[[ DOCUMENT SECTION, beginning ]]

February 19 2020 – 04:15pm

An audio version of this income report is available to Patreon backers of certain levels »

January’s revenues were $3,104, down from Decempber’s $4,594. Profits were $1,072, down from December’s $1,278.

January was the lowest-profit month in more than a year. In December 2019, I lost $773.45. Other than that, this month is the second-least-profitable month in the history of these reports.

Big up-front bill cut into profits

A big source of this lower profit was an up-front yearly expense for one of my most expensive services. In January, I paid WP Engine $1,150 for an entire year of WordPress Hosting.

As I’ve mentioned before, I try to pay for an entire year of service up-front for as many services as possible at the end of the year, not at the beginning. Years ago, I manually emailed WP Engine to get them to bill me toward the end of the year. But several years ago, they claim that they can’t do that, and they can’t change the billing date.

So, it’s less than ideal to have such a large expense at the beginning of a year. It really cuts into my profit numbers for January, and I’m also going to be reporting $1,150 more profit for 2019, for which I’ll soon be paying taxes – yet as of the beginning of the year, I don’t even have that $1,150. This is why myself and many business owners try to pay for services at the end of the year.

Working on better tweets, & why it matters

Even without so much expense being loaded into one month, January was an unexceptional and under-average-profit month. I wasn’t pushing any course sales in January. In fact, most of January, I was focused on writing better tweets – as described in the December income report.

[[ DOCUMENT SECTION, end ]]
[[ DATA SECTION, beginning ]]

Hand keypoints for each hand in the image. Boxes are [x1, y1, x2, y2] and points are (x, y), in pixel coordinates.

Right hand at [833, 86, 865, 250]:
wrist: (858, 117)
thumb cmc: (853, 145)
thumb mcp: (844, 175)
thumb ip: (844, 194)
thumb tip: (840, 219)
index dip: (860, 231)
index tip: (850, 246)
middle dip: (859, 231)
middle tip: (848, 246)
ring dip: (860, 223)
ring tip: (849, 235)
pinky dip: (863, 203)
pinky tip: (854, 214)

[[ DATA SECTION, end ]]

EXERCISE: In the income report, how much was paid to WP Engine in January, and for what?

RESPONSE: $1,150, for an entire year of WordPress hosting.